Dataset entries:

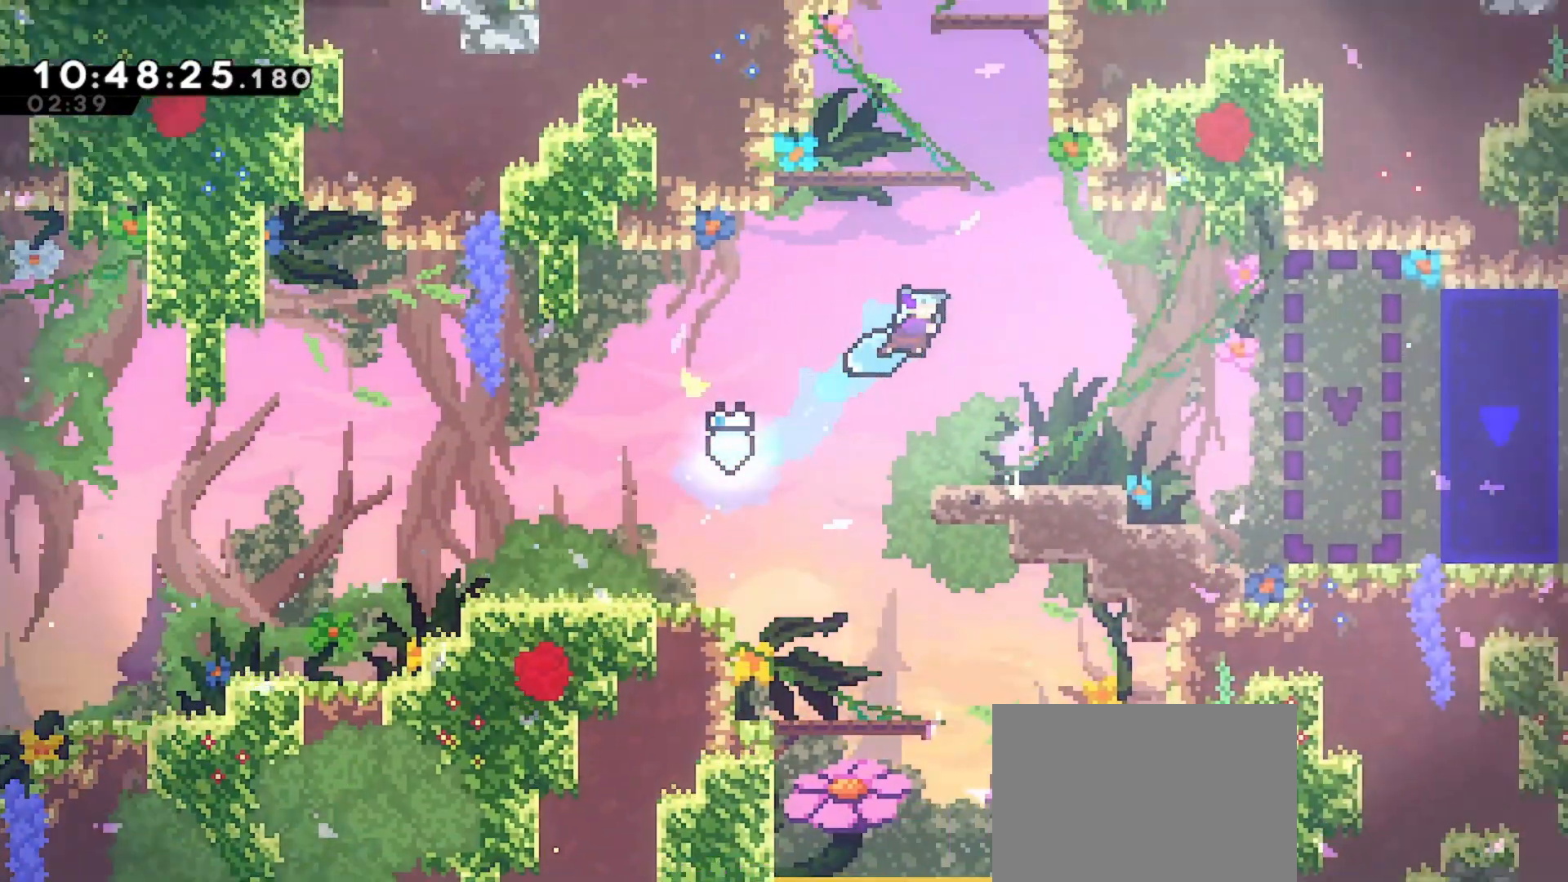
{"keys": ["jump", "up"], "events": [[267, "right", "up"], [433, "jump", "down"], [467, "up", "down"]]}
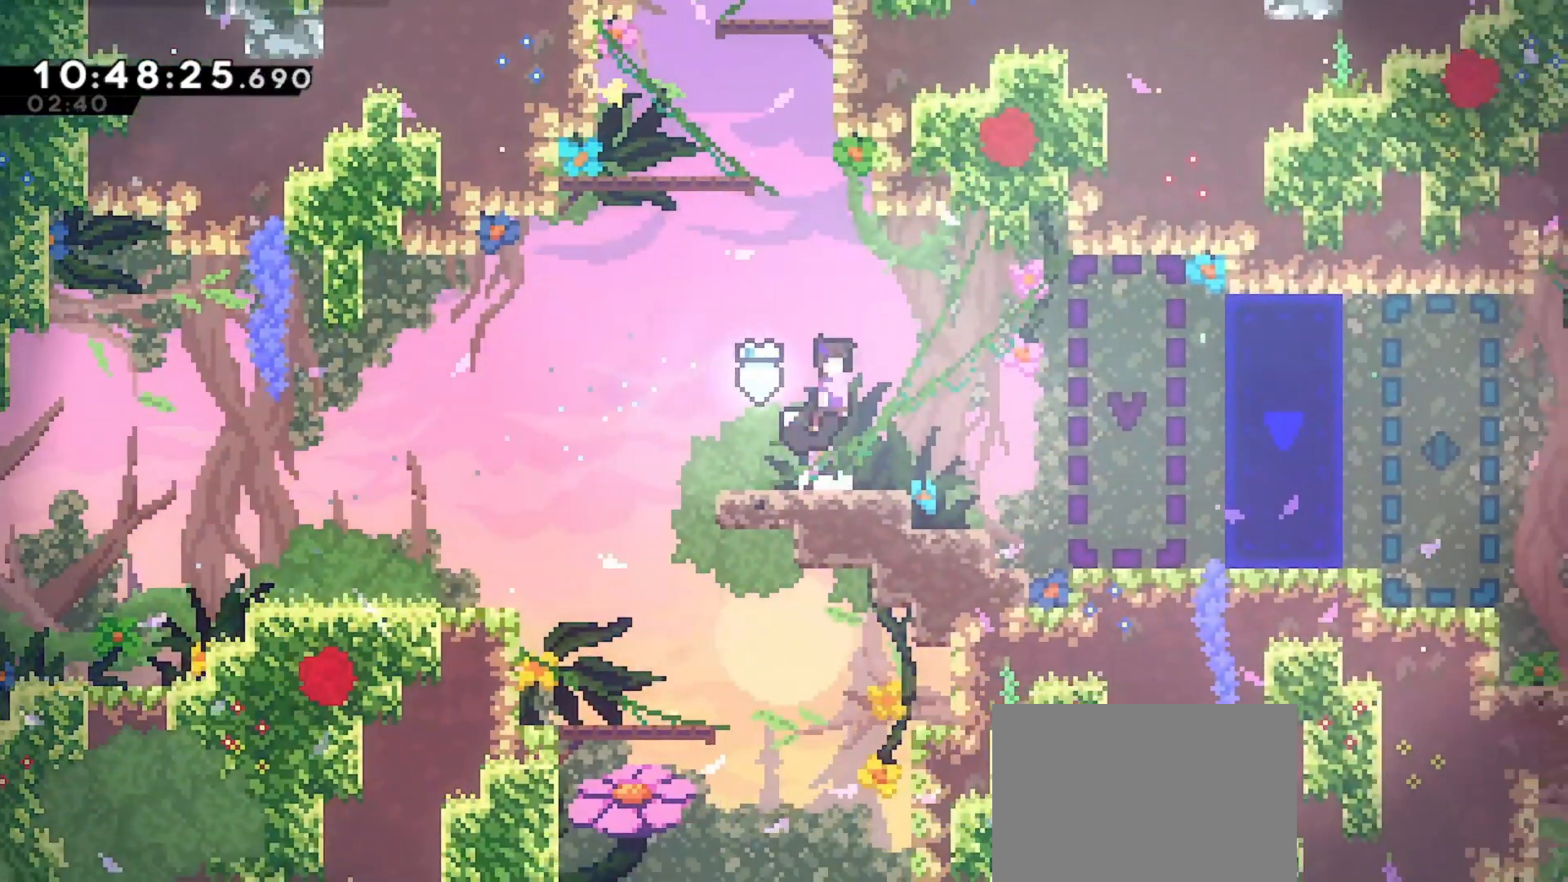
{"keys": ["dash", "jump", "up"], "events": [[33, "jump", "up"], [133, "dash", "down"], [433, "jump", "down"]]}
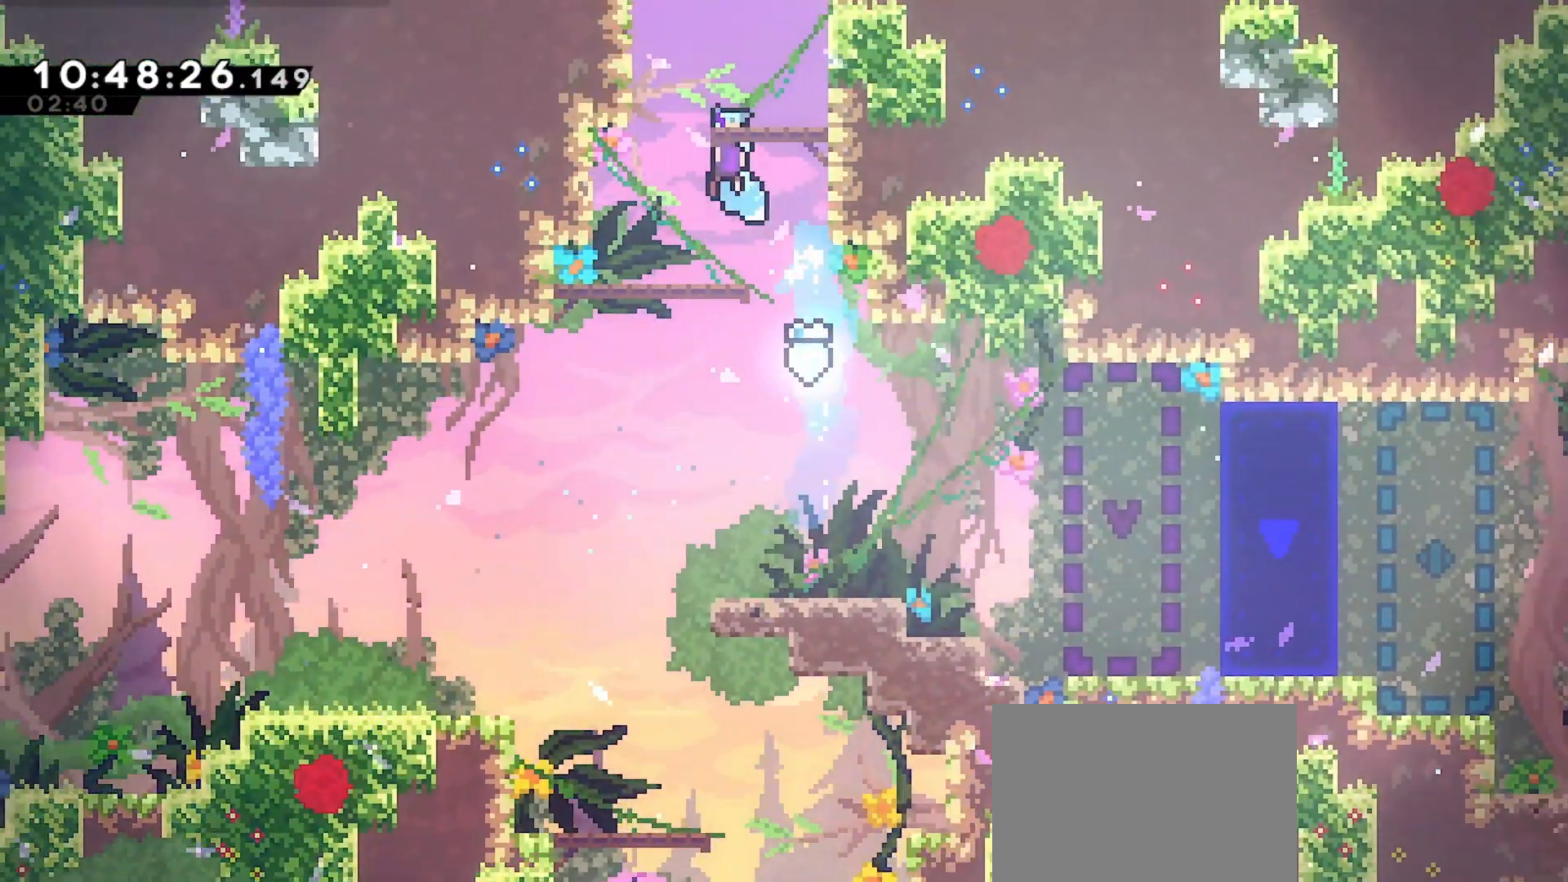
{"keys": ["grab", "jump", "up"], "events": [[33, "grab", "down"], [100, "right", "down"], [400, "dash", "up"], [433, "jump", "up"], [500, "jump", "down"], [500, "right", "up"]]}
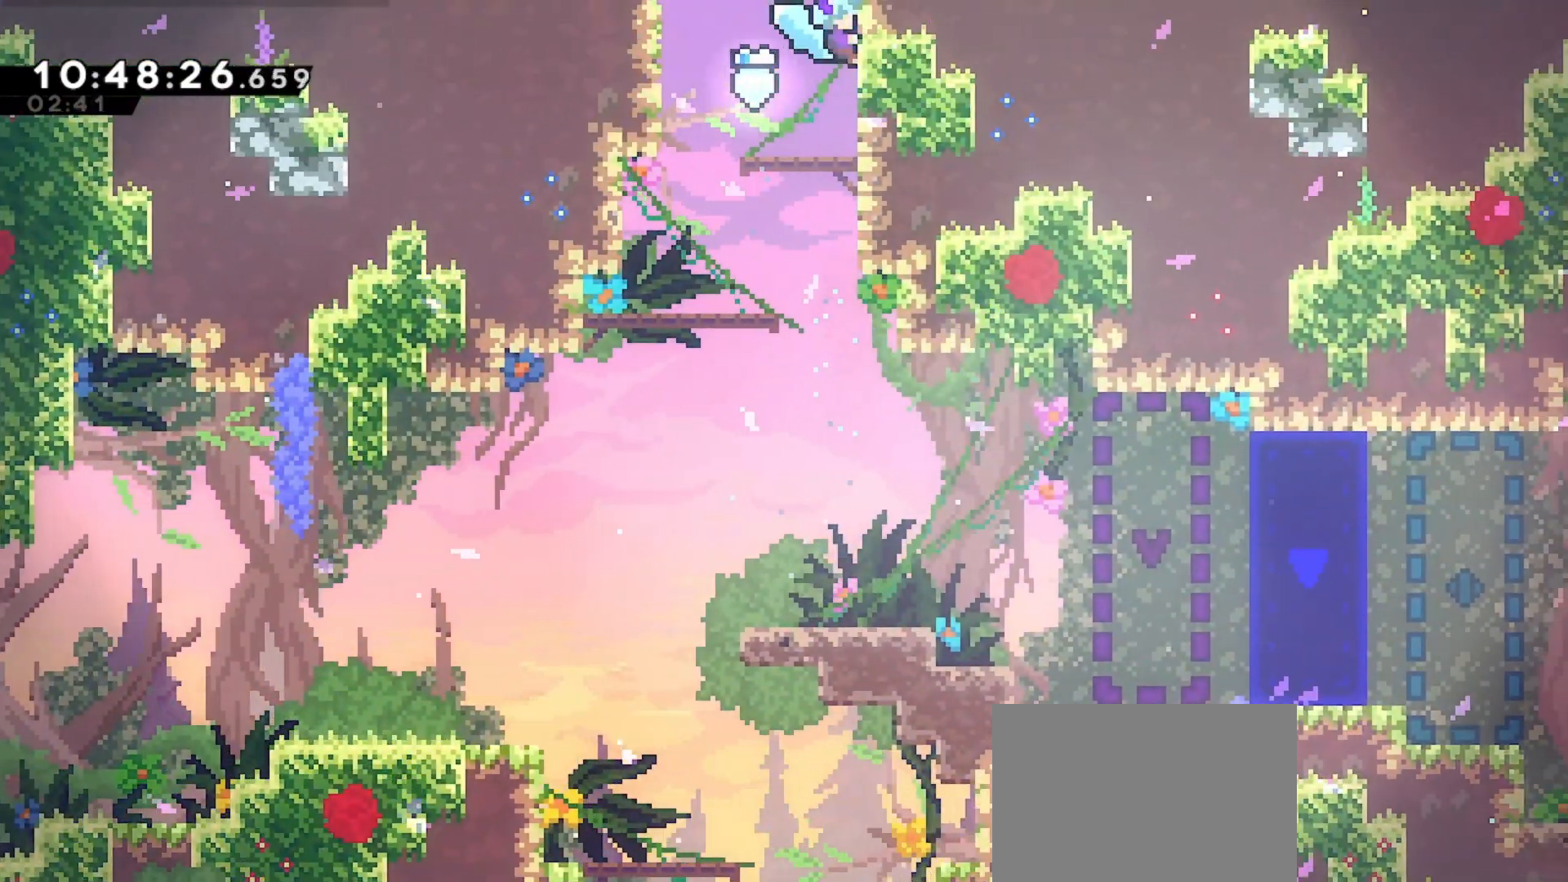
{"keys": ["grab", "up"], "events": [[133, "jump", "up"], [200, "jump", "down"], [433, "jump", "up"]]}
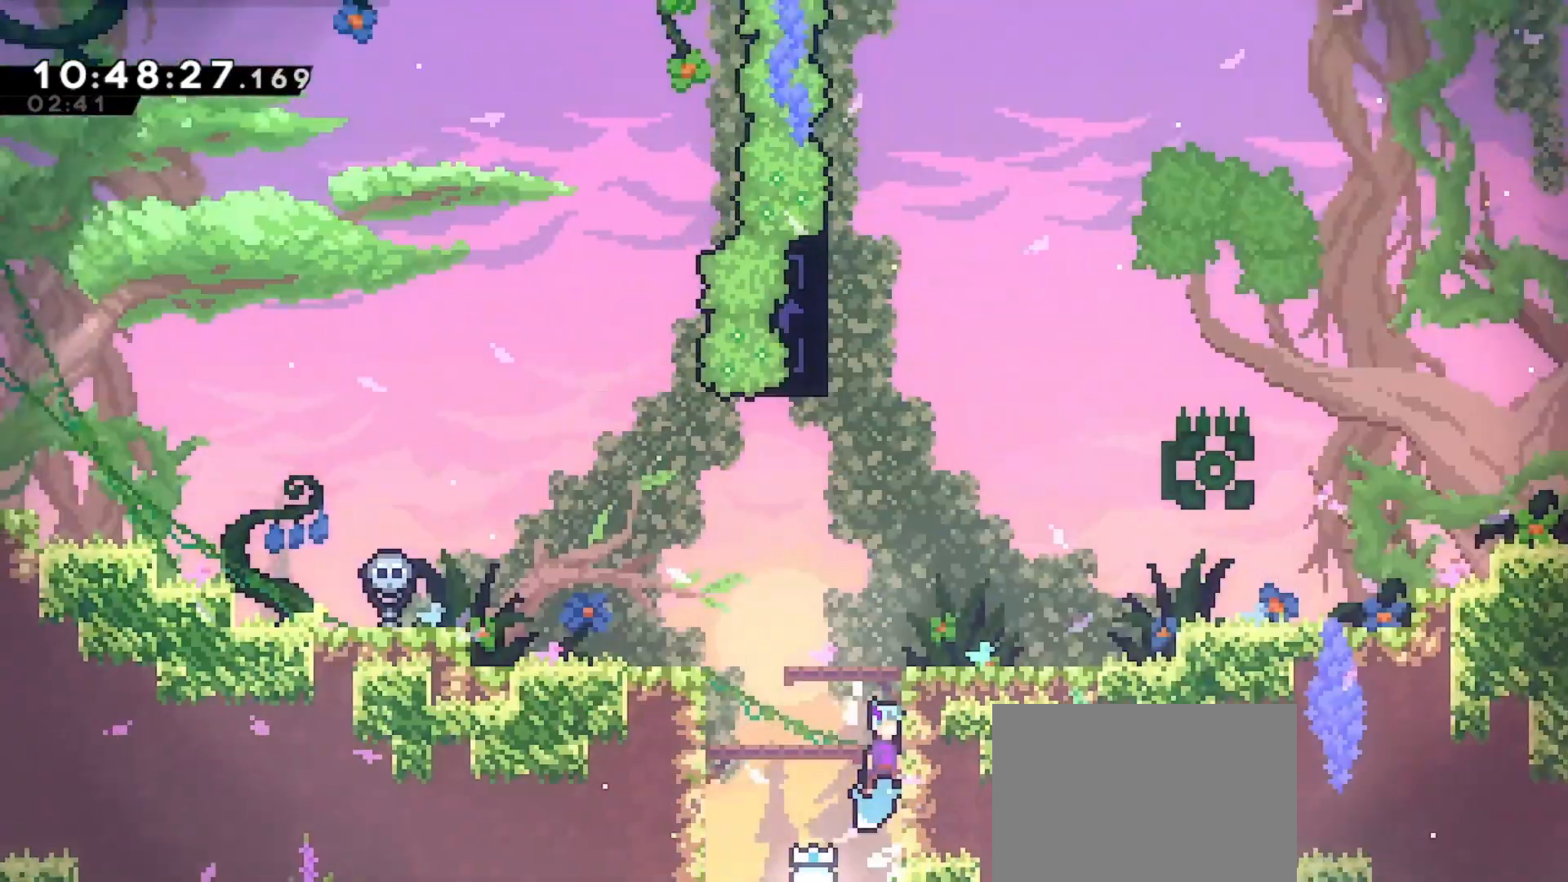
{"keys": ["grab", "up"], "events": []}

Work order: Please copy every line of the records above in which "right" appears.

Solution to this problem:
{"keys": ["jump", "up"], "events": [[267, "right", "up"], [433, "jump", "down"], [467, "up", "down"]]}
{"keys": ["grab", "jump", "up"], "events": [[33, "grab", "down"], [100, "right", "down"], [400, "dash", "up"], [433, "jump", "up"], [500, "jump", "down"], [500, "right", "up"]]}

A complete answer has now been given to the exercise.